O Pastor saiu irritado e desconfiado.

- Vamos esperá-lo lá no quarto. – disse ao Marcos.

- É Marcos, deu azar de novo! E dessa vez parece que você foi mexer em casa de abelha. – disse o Médico tentando ser agradável – O fato é que, pelo que ocorreu, você ainda não está totalmente livre daquela substância. O que é que você pretende fazer?

- Eu pretendo me casar com ela. Penso que assim eu resolvo o problema da melhor maneira. Vou contar a verdade pra ela. Durante um período, até termos certeza de que estou livre do problema, vou usar preservativo. Eu gostaria que o Senhor continuasse a acompanhar o meu caso, realizando exames. Depois, quando estivermos seguros vamos pensar em filhos. A Érika é muito nova e podemos esperar. Eu tenho certeza que ela vai compreender.

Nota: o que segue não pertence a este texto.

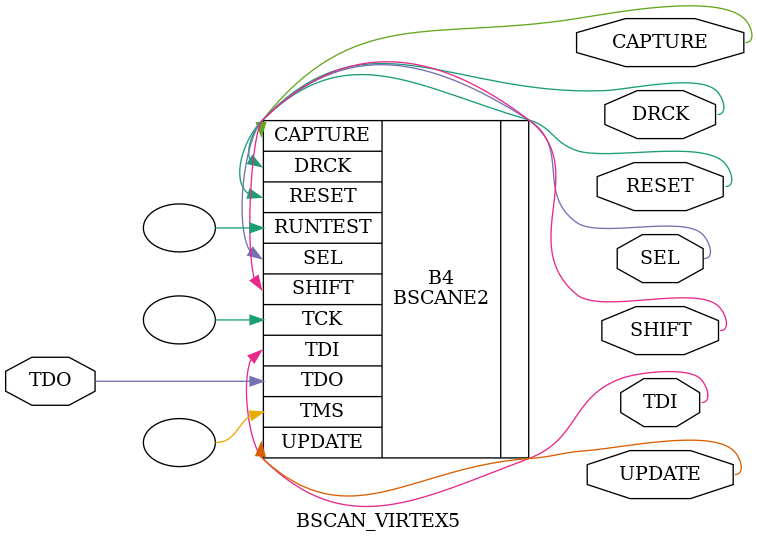
<source format=v>
`timescale 1 ps/1 ps
module BSCAN_VIRTEX5 (CAPTURE, DRCK, RESET, SEL, SHIFT, TDI, UPDATE, TDO);

    output CAPTURE, DRCK, RESET, SEL, SHIFT, TDI, UPDATE;
    
    input TDO;

    reg SEL_zd;

    parameter integer JTAG_CHAIN = 1;

    BSCANE2 #(.JTAG_CHAIN(JTAG_CHAIN)) B4 ( .CAPTURE(CAPTURE), .DRCK(DRCK), .RESET(RESET), .RUNTEST(), .SEL(SEL), .SHIFT(SHIFT), .TCK(), .TDI(TDI), .TMS(), .UPDATE(UPDATE), .TDO(TDO));

endmodule


</source>
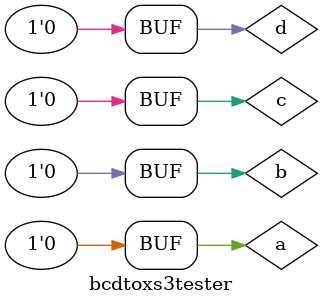
<source format=v>
module bcdtoxs3(w,x,y,z,a,b,c,d);
  input a,b,c,d;
  output w,x,y,z;
  and(p,b,d);
  and(q,b,c);
  or(w,a,p,q);
  not(bbar,b);
  not(cbar,c);
  not(z,d);
  and(r,bbar,d);
  and(s,c,bbar);
  and(t,b,cbar,z);
  or(x,r,s,t);
  xnor(y,c,d);
endmodule
module bcdtoxs3tester;
 reg a,b,c,d;
  wire w,x,y,z;
  bcdtoxs3 bx3(w,x,y,z,a,b,c,d);
   initial
     begin
      a=1'b1;b=1'b0;c=1'b0;d=1'b0;
      #10 a=1'b0;b=1'b1;c=1'b0;d=1'b0;
      #10 a=1'b0;b=1'b0;c=1'b1;d=1'b0;
      #10 a=1'b0;b=1'b0;c=1'b0;d=1'b0;
     end
endmodule


</source>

- Então, agora vamos lá ver a nossa amiguinha. Leve-a para casa e se acerte lá com os teus sogros e não se esqueça de me convidar para o casamento. – disse o Médico.

- Pode deixar Doutor, eu faço questão. A gente ainda vai se ver algumas vezes mesmo. – respondeu.

Quando eles entraram no quarto a mãe, muito zelosa, estava dando comida à filha enquanto o pai, com cara de enfezado olhava através da janela, parece que já tinham conversado. De imediato falou:

- Agora me digam, os dois. O que vão fazer? – perguntou o Pastor.

- Eu vou me casar com ela, isto é, se ela quiser e se os senhores permitirem, evidentemente. – disse o Marcos.

- Vamos? – perguntou a Érika.

- Você quer? Perguntou o Marcos.

- Nós aceitamos! – Disse a Érika olhando para os pais, como se pedisse confirmação.

- Então vamos logo correr os papéis que eu não quero minha filha na boca do povo. – disse Pastor.

- Os dois saíram abraçados do hospital. Ela foi no carro do Marcos, contrariando o pai.